PAGE TEXT:
—————
Luca Berton is an Ansible automation expert, author of 8 Ansible books published by Apress and Leanpub including "Ansible for VMware by Examples" and "Ansible for Kubernetes by Example", and creator of the Ansible Pilot YouTube channel. He shares practical automation knowledge through tutorials, books, and video courses to help IT professionals and DevOps engineers master infrastructure automation.

Ansible group Module: Create & Manage Linux Groups (ansible.builtin.group)

By Luca Berton · Published 2024-01-01 · Category: troubleshooting

How to create and manage Linux groups with Ansible group module (ansible.builtin.group). Add groups, set GID, manage system groups.

Ansible group Module: Create & Manage Linux Groups (ansible.builtin.group)

How to create a group in Linux with Ansible?

I'm going to show you a live Playbook with some simple Ansible code. I'm Luca Berton and welcome to today's episode of Ansible Pilot.
—————
DATA UNDER STUDY:
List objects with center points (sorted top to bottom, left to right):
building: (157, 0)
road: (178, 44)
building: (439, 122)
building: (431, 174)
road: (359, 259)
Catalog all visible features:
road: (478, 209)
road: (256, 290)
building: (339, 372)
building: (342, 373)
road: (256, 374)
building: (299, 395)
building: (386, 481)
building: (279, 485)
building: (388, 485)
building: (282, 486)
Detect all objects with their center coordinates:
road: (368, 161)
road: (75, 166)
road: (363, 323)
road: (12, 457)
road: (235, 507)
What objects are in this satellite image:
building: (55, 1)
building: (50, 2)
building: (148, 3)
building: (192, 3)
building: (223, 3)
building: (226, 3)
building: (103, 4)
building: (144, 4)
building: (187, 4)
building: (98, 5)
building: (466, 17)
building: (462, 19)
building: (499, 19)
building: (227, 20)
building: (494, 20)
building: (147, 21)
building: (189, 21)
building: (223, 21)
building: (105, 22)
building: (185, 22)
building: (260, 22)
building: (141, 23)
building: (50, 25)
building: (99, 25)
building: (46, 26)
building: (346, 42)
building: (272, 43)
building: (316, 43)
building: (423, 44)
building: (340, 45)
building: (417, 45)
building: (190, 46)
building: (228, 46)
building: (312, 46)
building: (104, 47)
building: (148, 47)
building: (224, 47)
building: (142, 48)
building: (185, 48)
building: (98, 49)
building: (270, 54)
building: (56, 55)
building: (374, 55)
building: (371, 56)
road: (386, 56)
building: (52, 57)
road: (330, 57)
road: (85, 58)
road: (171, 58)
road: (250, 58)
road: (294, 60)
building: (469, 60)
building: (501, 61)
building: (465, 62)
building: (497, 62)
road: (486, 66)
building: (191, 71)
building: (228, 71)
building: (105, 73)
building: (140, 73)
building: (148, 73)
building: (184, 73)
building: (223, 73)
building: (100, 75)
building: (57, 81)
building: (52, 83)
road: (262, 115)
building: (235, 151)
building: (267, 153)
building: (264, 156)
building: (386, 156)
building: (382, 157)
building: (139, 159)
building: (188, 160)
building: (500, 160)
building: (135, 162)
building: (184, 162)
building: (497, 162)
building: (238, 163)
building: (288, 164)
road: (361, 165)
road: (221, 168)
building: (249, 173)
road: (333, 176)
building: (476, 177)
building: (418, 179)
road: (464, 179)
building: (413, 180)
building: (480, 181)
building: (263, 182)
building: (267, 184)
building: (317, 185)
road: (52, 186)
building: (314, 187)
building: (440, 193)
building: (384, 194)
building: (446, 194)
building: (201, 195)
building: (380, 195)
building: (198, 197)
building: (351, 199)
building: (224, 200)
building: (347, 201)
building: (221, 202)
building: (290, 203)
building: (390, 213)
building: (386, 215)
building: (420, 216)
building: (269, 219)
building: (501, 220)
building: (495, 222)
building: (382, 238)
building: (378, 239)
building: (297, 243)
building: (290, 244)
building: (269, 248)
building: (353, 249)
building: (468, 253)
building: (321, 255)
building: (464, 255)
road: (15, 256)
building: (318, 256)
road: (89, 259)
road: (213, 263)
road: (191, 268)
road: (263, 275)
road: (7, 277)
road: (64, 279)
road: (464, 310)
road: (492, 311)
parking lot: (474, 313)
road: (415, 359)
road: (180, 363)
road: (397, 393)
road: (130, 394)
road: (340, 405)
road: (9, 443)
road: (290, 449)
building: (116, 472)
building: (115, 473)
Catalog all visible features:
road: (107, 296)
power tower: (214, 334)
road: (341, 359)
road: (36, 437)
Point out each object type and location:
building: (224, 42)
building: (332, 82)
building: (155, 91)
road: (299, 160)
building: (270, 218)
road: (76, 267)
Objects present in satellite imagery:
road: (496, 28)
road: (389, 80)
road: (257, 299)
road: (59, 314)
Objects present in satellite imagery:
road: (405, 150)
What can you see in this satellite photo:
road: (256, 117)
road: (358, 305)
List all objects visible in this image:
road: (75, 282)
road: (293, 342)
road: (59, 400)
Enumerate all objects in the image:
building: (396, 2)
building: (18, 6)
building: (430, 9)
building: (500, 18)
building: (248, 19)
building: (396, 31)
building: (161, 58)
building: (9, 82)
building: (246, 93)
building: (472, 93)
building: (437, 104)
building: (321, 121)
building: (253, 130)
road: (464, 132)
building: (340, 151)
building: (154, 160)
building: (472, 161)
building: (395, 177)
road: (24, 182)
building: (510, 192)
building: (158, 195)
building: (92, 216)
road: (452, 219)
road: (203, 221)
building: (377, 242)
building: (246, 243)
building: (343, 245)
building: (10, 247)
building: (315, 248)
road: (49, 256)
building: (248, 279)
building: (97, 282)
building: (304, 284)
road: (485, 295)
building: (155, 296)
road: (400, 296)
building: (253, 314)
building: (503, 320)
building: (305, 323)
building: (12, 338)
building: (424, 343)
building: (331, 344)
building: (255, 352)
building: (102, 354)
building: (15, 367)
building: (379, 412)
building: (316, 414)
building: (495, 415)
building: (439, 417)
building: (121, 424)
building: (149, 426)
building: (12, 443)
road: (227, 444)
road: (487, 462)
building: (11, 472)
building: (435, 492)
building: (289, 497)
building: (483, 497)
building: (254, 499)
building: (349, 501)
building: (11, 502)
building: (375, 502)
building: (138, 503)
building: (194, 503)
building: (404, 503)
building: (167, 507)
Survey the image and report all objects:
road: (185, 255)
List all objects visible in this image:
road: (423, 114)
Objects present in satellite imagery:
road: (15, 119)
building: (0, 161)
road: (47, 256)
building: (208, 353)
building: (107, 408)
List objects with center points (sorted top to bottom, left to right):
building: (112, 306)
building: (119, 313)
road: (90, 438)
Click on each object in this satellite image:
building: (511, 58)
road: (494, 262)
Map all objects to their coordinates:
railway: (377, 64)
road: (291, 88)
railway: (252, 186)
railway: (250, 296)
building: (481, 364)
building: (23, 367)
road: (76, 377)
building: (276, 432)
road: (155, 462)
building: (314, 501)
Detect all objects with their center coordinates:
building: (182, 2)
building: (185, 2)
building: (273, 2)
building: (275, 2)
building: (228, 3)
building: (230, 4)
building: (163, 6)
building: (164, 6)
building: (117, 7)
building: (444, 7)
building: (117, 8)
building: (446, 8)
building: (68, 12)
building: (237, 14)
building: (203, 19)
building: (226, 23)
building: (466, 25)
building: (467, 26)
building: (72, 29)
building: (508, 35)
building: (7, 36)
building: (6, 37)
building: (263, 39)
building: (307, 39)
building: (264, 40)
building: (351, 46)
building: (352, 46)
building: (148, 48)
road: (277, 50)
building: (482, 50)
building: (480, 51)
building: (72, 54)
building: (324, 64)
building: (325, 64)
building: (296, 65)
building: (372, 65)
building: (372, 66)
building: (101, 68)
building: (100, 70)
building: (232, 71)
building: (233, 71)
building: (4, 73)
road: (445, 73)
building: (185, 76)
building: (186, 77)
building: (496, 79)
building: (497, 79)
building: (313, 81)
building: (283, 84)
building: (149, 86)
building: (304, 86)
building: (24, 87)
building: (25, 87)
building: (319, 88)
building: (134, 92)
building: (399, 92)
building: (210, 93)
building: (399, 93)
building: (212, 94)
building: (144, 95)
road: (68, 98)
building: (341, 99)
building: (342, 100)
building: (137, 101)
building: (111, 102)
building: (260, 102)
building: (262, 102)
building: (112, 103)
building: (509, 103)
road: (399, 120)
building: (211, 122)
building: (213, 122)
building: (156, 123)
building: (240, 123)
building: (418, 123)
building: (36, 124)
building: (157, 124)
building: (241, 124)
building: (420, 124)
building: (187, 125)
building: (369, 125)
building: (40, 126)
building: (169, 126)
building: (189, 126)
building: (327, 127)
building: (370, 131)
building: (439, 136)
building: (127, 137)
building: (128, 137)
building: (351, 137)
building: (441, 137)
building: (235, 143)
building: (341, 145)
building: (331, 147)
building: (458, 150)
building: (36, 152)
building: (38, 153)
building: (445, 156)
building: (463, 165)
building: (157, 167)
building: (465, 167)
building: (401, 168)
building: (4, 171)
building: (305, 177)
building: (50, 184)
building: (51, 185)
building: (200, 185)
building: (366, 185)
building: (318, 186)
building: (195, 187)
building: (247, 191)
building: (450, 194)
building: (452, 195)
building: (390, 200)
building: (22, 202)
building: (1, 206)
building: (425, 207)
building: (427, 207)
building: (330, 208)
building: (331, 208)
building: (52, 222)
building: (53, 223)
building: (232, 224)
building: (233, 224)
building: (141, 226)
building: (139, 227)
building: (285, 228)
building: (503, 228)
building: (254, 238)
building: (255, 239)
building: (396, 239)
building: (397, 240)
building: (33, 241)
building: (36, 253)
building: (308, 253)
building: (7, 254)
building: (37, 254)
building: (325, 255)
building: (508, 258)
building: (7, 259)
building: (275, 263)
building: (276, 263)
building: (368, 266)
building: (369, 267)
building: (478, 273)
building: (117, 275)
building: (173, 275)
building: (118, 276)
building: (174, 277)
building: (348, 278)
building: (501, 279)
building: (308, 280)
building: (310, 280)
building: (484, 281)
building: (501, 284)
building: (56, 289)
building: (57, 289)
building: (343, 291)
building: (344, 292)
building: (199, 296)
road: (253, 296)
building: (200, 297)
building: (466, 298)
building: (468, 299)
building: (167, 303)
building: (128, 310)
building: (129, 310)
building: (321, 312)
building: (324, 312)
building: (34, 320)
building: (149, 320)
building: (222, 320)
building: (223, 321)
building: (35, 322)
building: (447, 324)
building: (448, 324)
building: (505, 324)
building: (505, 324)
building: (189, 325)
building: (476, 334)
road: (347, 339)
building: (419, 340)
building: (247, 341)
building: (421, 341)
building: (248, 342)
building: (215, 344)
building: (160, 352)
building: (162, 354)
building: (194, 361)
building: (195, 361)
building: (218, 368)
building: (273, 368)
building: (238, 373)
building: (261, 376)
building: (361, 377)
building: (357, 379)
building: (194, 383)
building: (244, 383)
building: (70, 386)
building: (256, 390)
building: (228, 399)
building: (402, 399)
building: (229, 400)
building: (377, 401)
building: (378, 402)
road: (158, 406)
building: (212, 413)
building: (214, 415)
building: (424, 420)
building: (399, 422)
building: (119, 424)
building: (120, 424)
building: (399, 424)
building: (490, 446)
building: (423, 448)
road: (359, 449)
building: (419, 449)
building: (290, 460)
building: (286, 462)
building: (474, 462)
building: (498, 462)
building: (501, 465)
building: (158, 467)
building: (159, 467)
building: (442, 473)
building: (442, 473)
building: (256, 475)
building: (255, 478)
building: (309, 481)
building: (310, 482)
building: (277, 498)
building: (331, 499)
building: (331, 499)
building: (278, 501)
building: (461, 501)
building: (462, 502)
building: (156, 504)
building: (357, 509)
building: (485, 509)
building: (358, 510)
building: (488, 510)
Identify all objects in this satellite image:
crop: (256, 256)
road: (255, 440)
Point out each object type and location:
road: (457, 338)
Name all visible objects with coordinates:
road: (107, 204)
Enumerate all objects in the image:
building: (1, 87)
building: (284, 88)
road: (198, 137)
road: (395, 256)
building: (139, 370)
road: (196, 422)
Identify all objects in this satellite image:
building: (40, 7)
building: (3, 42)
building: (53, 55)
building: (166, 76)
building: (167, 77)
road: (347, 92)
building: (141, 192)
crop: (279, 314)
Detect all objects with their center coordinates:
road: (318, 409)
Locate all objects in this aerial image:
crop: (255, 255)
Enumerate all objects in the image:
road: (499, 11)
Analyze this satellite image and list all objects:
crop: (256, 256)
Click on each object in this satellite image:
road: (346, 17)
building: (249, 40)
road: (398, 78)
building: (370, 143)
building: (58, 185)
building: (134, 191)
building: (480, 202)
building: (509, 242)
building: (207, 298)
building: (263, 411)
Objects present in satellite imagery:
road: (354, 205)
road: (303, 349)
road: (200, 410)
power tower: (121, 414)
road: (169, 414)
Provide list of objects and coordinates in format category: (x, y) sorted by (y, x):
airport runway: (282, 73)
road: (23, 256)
—————
REQUIRED WORK: From the Ansible group module page, reproduce word for word the passage that begins with the words containing "Luca Berton is" and ends with "manage system groups.".

ANSWER SECTION:
Luca Berton is an Ansible automation expert, author of 8 Ansible books published by Apress and Leanpub including "Ansible for VMware by Examples" and "Ansible for Kubernetes by Example", and creator of the Ansible Pilot YouTube channel. He shares practical automation knowledge through tutorials, books, and video courses to help IT professionals and DevOps engineers master infrastructure automation.

Ansible group Module: Create & Manage Linux Groups (ansible.builtin.group)

By Luca Berton · Published 2024-01-01 · Category: troubleshooting

How to create and manage Linux groups with Ansible group module (ansible.builtin.group). Add groups, set GID, manage system groups.